Still and silent, he stood and waited for her to explain herself. Although his stare broadcast his accusation clearly. Wordlessly.
It was the most uncomfortable silence she’d ever endured. She knew he wouldn’t end it. It had to be her.
“I’m sorry,” she whispered. “I thought you might want the job.”
That piqued his interest. “You know what the job is?”
“No. She wouldn’t tell me. Do you?” she asked.
“No.”
“Then how do you know you don’t want it?”
He snorted out a laugh that was devoid of humor.
“I just know.” He shook his head. “You talk just like a spook. Maybe you should go into intelligence for a living instead of taking jobs from mysterious women calling from unknown numbers.”
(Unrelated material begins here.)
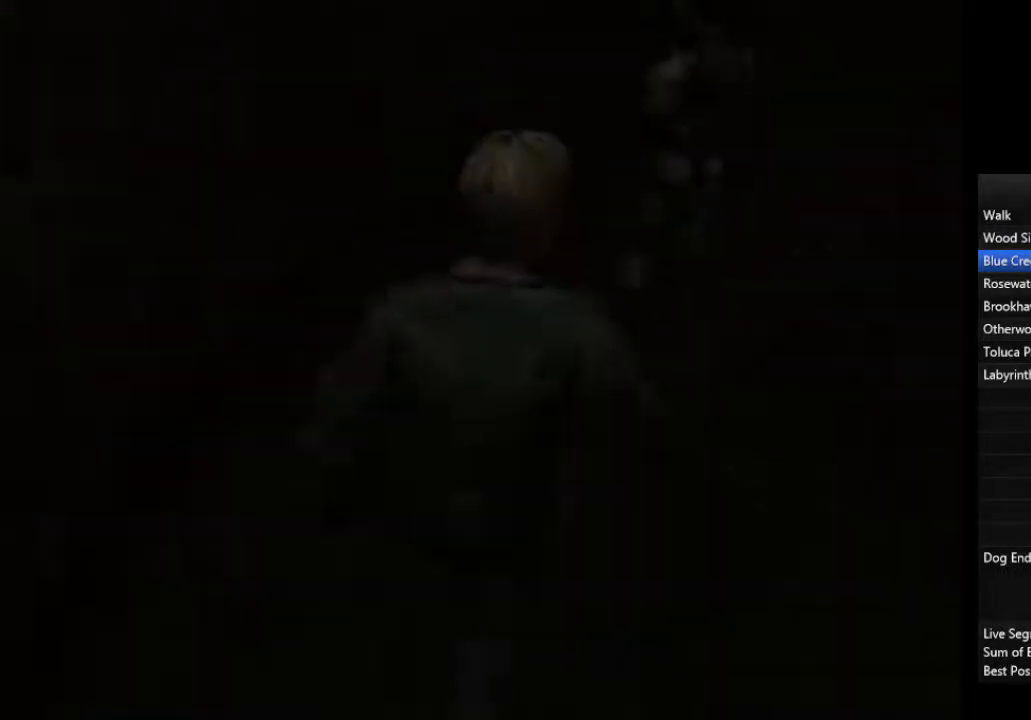
{"buttons": [], "left_stick": "up", "right_stick": "center", "events": [[167, "left_stick", "up"]]}
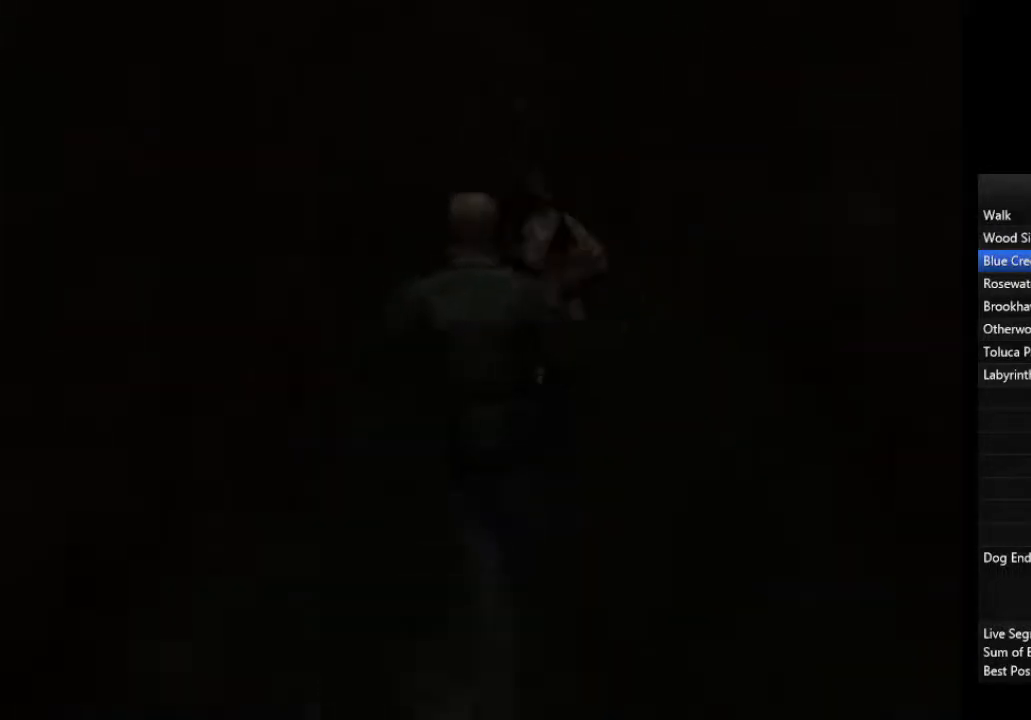
{"buttons": [], "left_stick": "up", "right_stick": "center", "events": []}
Perhaps Charley had done too good of a job cleaning her up. She looked more like she worked for the CIA now than she had when she’d actually worked there.
“Uh, uhm—” she stuttered.
“Although maybe you’re already working for the spooks. DIA. NSA. CIA. Pick one of the three-letter organizations.”
She drew back at his uncannily accurate guess regarding what her career had been before it had imploded. How the hell had he known?
“Charley could be working for any one of them,” Kane concluded.
Was he right? Was Charley CIA? If so, she’d have access to Alexis’s records…
She didn’t have time to ponder that now. She had a large man sneering in front of her. A man she still had to convince to take this job. Or at least, Charley’s phone call.
“Kane—” The sound of a gong startled her. “What was that?”
“Warning gong. Practice is starting soon.”
“Practice?”
“Kung fu.”
“How long is this practice?” she asked.
“Until chanting begins. Then meditation. We rest at twenty-three hundred.”
She did the math to convert the military time before frowning. “Eleven p.m.?”
He nodded. “It will be dark soon. You need to go. Do you have transportation? Lodging?”